In Massachusetts, you can find a thriving enclave of Armenian culture, which we reported on in 2006:

At first glance, Watertown is not unlike many of the middle-class suburbs and small towns that have sprung up around Boston. Its most imposing building is the brick post office on Main Street, which is surrounded by an array of inconspicuous office buildings and stores. Take the New England accents away, and you could be anywhere in Small Town, U.S.A.

But look closer, especially along Mount Auburn Street, another of Watertown’s major thoroughfares. There you will find the offices of lawyer Ara H. Margosian II and optometrist J.C. Baboian, the Bedrojian Funeral Home and the St. James Armenian Apostolic Church. Armenian flags — tricolors of red, blue and orange — fly above filling stations. There is a cluster of specialty groceries, all more or less like the Sevan Bakery, which advertises “Fresh lahmejune daily” and displays a list of available dips: hommus, babagounesh, muhammara, yalangy, tabouleh and tarama. You would think Watertown, population 33,000, was founded by a group of Armenian gourmands, not 17th-century English settlers.

Like other immigrant communities, the 50,000 Armenian-Americans in the Boston area are bound together by several cultural factors. There is of course religion. In Watertown alone there are four Armenian churches — two Armenian Apostolic, a Catholic and an Evangelical — and several more within a short drive. There is also language, though this cultural glue is weakening as Armenians followed the historic assimilation patterns of other immigrant groups. And there is politics, particularly the galvanizing efforts to raise awareness about the Armenian genocide, which many believe has been an overlooked tragedy of the 20th century and one that Turkey has never fully acknowledged. Food might seem a less lofty social glue, but nonetheless it may be the most enduring. After all, very few drive to Watertown from New Hampshire or Vermont to attend a political rally or a Sunday liturgy. But they do come, and in droves, to stock their pantries and freezers.
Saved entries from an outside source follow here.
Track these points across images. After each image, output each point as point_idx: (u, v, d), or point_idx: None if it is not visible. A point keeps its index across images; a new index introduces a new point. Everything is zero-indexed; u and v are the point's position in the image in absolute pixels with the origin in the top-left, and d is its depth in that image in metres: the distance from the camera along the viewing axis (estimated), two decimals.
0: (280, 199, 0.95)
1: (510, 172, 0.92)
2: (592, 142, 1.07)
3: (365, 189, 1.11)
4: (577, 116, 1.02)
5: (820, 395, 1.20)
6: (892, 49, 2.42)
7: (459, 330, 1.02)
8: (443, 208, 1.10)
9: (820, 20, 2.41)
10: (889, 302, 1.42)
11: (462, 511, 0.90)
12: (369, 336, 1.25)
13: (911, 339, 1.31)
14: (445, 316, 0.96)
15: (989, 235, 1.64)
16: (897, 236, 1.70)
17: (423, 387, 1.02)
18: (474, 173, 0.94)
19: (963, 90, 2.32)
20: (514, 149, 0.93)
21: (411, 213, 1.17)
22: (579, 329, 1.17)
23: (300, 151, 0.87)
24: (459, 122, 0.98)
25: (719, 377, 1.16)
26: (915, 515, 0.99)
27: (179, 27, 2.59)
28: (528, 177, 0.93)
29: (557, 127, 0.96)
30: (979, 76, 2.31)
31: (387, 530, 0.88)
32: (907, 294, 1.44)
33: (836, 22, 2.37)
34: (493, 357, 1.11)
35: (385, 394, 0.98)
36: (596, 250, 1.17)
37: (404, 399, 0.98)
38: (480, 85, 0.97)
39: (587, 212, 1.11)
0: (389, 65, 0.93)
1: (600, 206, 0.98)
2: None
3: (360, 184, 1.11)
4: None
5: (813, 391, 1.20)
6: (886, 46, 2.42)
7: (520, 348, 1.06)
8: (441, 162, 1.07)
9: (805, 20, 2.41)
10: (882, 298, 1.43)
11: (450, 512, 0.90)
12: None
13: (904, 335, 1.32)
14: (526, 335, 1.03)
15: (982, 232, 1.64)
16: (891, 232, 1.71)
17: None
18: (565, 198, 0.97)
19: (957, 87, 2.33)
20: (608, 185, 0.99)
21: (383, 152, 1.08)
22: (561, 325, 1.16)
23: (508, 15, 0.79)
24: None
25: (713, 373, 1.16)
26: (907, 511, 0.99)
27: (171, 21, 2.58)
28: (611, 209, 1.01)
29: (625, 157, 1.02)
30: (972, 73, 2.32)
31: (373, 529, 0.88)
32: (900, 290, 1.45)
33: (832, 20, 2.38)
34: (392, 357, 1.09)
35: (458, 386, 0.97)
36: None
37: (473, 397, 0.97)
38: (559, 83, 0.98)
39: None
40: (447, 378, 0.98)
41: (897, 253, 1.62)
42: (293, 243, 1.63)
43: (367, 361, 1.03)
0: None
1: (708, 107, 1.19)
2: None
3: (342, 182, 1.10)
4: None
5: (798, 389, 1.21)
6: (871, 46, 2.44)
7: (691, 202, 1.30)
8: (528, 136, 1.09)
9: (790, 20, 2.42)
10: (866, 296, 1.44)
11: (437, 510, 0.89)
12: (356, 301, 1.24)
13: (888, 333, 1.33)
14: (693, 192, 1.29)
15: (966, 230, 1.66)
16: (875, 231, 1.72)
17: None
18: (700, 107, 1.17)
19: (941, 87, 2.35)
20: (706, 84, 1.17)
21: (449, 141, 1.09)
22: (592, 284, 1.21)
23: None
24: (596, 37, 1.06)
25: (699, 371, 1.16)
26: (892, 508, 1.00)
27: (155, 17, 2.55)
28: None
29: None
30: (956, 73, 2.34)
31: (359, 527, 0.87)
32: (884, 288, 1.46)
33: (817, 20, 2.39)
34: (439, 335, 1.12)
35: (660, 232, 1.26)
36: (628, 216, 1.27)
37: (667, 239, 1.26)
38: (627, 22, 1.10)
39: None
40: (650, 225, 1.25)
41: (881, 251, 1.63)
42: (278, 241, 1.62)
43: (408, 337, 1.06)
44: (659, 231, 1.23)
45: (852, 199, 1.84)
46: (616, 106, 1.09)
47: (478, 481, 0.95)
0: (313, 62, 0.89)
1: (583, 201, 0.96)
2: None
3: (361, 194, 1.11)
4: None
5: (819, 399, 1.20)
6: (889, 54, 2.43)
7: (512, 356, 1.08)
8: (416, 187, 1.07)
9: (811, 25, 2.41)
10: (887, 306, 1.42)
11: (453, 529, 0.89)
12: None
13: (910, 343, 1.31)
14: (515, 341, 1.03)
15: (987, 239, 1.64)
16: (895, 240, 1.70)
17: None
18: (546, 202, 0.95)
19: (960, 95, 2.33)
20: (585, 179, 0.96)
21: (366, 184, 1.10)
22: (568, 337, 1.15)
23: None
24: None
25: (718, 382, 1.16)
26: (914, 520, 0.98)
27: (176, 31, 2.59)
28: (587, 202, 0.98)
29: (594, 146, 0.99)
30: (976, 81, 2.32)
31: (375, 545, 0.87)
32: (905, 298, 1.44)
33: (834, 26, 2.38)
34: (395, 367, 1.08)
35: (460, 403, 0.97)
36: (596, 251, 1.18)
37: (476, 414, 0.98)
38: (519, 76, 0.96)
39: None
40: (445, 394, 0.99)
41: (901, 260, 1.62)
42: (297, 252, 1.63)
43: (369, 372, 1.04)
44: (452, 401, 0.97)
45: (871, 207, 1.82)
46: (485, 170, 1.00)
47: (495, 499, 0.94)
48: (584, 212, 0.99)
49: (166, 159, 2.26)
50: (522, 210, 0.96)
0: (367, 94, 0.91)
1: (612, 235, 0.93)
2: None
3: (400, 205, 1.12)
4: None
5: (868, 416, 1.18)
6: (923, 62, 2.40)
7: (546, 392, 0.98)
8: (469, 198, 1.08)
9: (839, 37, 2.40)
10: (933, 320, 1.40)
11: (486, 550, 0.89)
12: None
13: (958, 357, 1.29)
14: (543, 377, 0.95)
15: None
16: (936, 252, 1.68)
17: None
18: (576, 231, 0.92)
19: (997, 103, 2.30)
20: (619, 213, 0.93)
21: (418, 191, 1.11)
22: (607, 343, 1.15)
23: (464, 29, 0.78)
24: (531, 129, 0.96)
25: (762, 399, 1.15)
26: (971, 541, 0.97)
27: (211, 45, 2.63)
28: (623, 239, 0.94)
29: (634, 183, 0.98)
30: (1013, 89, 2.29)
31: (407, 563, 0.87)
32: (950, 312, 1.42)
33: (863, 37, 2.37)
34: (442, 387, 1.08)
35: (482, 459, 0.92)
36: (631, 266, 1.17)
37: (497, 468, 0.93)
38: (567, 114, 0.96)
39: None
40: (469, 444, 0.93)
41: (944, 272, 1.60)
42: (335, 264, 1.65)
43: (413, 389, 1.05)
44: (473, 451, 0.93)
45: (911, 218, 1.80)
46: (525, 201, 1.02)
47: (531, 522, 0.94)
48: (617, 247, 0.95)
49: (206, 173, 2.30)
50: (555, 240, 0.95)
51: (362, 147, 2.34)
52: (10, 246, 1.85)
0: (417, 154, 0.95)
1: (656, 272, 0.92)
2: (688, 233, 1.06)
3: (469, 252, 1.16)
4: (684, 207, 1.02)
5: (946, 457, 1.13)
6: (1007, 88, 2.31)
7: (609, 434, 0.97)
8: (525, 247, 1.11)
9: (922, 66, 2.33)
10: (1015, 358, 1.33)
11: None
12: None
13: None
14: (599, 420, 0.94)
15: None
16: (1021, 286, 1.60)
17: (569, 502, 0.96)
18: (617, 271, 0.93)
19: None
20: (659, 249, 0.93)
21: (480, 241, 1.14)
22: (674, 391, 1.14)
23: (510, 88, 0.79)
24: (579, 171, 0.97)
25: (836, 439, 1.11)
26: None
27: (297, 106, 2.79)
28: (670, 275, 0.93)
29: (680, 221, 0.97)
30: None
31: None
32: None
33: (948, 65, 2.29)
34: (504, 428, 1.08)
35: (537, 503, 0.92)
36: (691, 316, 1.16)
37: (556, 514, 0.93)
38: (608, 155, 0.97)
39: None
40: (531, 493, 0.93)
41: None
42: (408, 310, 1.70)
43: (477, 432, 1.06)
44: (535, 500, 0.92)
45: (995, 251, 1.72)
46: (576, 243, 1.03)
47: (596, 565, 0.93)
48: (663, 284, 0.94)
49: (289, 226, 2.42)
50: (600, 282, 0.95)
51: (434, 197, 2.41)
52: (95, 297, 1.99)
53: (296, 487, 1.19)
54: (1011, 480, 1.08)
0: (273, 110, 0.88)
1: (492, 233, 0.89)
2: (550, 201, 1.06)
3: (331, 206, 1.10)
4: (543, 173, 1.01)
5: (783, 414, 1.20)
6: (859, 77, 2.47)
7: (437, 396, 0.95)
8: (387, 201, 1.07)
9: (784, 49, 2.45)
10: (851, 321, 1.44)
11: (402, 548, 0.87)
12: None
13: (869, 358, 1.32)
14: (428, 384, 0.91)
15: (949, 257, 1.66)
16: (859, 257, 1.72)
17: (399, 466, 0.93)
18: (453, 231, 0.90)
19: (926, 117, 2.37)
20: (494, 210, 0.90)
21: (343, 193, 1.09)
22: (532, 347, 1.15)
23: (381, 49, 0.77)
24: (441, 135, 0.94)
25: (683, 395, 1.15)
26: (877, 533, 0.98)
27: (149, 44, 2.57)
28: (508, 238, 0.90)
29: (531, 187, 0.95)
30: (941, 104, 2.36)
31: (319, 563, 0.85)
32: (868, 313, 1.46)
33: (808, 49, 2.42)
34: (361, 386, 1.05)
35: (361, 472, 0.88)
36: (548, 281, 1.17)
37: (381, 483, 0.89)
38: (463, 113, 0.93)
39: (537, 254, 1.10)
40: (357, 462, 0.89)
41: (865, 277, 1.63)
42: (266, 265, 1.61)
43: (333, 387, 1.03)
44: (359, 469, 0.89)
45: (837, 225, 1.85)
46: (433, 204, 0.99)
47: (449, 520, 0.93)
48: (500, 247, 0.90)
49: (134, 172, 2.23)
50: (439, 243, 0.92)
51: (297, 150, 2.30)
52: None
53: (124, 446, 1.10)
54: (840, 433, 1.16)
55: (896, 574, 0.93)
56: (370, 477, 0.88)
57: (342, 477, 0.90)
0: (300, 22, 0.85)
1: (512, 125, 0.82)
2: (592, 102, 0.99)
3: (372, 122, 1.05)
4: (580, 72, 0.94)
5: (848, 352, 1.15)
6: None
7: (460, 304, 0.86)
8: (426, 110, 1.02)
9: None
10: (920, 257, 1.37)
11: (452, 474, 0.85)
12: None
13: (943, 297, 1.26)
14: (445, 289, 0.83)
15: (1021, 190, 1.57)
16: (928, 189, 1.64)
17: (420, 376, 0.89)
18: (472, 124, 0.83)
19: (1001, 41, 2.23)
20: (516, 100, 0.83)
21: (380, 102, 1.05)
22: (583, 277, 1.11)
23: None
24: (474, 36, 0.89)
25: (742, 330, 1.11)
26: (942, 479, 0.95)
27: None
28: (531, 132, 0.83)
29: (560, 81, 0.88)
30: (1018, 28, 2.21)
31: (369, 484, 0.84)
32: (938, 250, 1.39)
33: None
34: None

Margaret Chauushian and her husband, Gabriel, bought the Sevan Bakery 22 years ago, five years after they moved to Watertown from Istanbul. The store is dominated by a long salad bar — actually, a salad bar that has been converted into a depository of dozens of different nuts: almonds, cashews, peanuts, toasted or fresh, unsalted or salted. In the back, several men and women were making fresh lahmejunes — a thin, spicy pizza — for which the bakery is best known. The store caters to Watertown’s 7,000 Armenian-Americans, Armenian-Americans who drive in from near and far and non-Armenians who have developed a taste for the food.

“Most of our customers are Armenian, of course, but we also have a lot of Jewish customers,” Mrs. Chauushian said. “Saturday is our busiest day. We have people who drive in from all over New England.”